▶ [TEXTO DE LECTURA]:
★ ★ ★ ★ ★

El artista como rueda y tornillo de la historia

He vuelto a ver aquella foto de Joseph Goebbels, Ministro de Propaganda e Información del Tercer Reich y amigo íntimo de Adolf Hitler, en la que aparece recorriendo los salones de la Haus der Kunst, de Múnich, durante la apertura de la exposición Entartete Kunst (Arte Degenerado), en 1937. Ataviado con sombrero y gabardina, pasea su mirada arrogante y llena de desprecio por las paredes donde cuelgan, sin orden, los cuadros de toda una pléyade de artistas de la vanguardia europea: Max Beeckmann, Max Ernst, George Grosz, Wassily Kandinsky, Franz Marc, Emil Nolde, y otros más.

Pertenecer a la selecta nómina de los «artistas degenerados» significaba, en los tiempos de la Alemania nazi, estar sujeto a distintas sanciones que podían ir desde tener que abandonar una cátedra, si se era profesor, hasta sufrir la confiscación de la obra, con la consiguiente advertencia de no poder realizar ninguna otra, si se era artista.

Sin embargo, aquel alto representante del Estado alemán había apreciado, al menos durante un tiempo, las obras del pintor Emil Nolde. Y, ¡cosas de la vida!, había llegado, incluso, a considerarlo el mejor artista plástico de Alemania. Pero como a Hitler no le gustaba aquel arte (no encajaba en sus fines propagandísticos), cambió rápido de criterio para aceptar, sin condiciones, el del jefe supremo. Se afirma, incluso, que Goebbels había tenido algunos cuadros de Emil en su despacho, pero sólo hasta que Hitler entró en él y los vio. Luego desaparecieron para siempre (1). De nada le había servido al destacado artista simpatizar con el partido nazi y militar en sus filas. De su entusiasmo inicial había derivado al escepticismo y finalmente al miedo. Y si se mantuvo afiliado al Nacionalsocialismo fue sólo para protegerse de posibles sospechas y represalias.

A fin de cuentas, lo único que a Nolde le interesaba era poder pintar. Pero su currículum vitae no le permitió asumir la máscara tras la cual ocultarse. Aquel hijo de labriego, devenido importante figura del expresionismo alemán, mostraba una hoja tan sospechosa como la de cualquier descendiente de judío o bolchevique. Se había dedicado al estudio de los pueblos primitivos, y a visitar con frecuencia el Museo de Etnología de Berlín. Su interés por lo primitivo y exótico (motor de casi todas las experiencias vanguardistas de la época) no guardaba relación con las tesis racistas y xenófobas de Hitler; al contrario, le había inspirado, entre algunas de sus piezas más conocidas, el célebre retablo La vida de Cristo –dividido en 9 partes– que provocara cierto revuelo en una exposición de arte religioso en Bruselas.

★ ★ ★ ★ ★

▶ [TAREAS Y EJERCICIOS]:
A. Según la lectura sobre Emil Nolde, ¿qué museo berlinés visitaba el pintor con frecuencia?
B. Prolonga la lectura sobre Emil Nolde a partir de su última oración.
El listado no guarda relación alguna con la lectura sobre Emil Nolde.

▶ [BLOQUE DE DATOS]:
★ ★ ★ ★ ★

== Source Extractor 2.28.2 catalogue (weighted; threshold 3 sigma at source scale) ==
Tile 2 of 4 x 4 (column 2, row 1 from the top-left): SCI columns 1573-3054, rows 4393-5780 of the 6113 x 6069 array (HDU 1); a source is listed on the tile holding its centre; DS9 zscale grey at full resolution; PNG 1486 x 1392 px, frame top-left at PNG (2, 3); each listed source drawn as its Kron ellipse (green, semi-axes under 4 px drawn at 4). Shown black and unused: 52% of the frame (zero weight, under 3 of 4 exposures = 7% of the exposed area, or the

★ ★ ★ ★ ★

▶ [RESPUESTAS]:
A. El Museo de Etnología de Berlín.

B.
Insatisfecho aún, había viajado en 1912 a Nueva Guinea, para ver, en vivo y en directo, cómo era que esos pueblos realizaban su arte. A lo largo de varios meses, aquel descendiente de labriego cuyo verdadero apellido era Hansen, había hecho un recorrido que lo llevaría de Moscú a Siberia, y de ahí a Manchuria, Corea, Japón, China, Manila y las Islas Palau. De regreso, en 1914, había pasado por las islas Célebes, Java, Birmania, Aden, Port Said, Génova y Zurich. El estallido de la Primera Guerra Mundial provocaría que su equipaje -con toda la obra realizada en Oceanía- se extraviara y no apareciera hasta 1921.

Primero fue la confiscación de 1.052 obras suyas, propiedad de museos y galerías. Y posteriormente su expulsión de la Reichskunstkammer (Cámara de Bellas Artes del Reich) con la consiguiente prohibición de volver a pintar.

Arte vs propaganda

Lo que sucediera a Emil Nolde -y a muchos de sus camaradas- (2) no constituye una excepción dentro de la historiografía del arte. Porque todo proyecto totalitario, sea de izquierda o derecha, engendra sus propios fantasmas. Mientras las obsesiones de Lenin tenían como fundamento la creación de un arte proletario que fuera, según un texto suyo de 1905 (3), «rueda y tornillo (de su partido), puesto en movimiento por la vanguardia consciente de la clase obrera», las del Führer se basaban en la delirante visión de un futuro Berlín lleno de edificios y esculturas monumentales, centro del imperio que proyectaba erigir. Entre sus ciclópeas aspiraciones y la realidad mediaban los artistas, instrumento ideal para llevarlas a vías de hecho.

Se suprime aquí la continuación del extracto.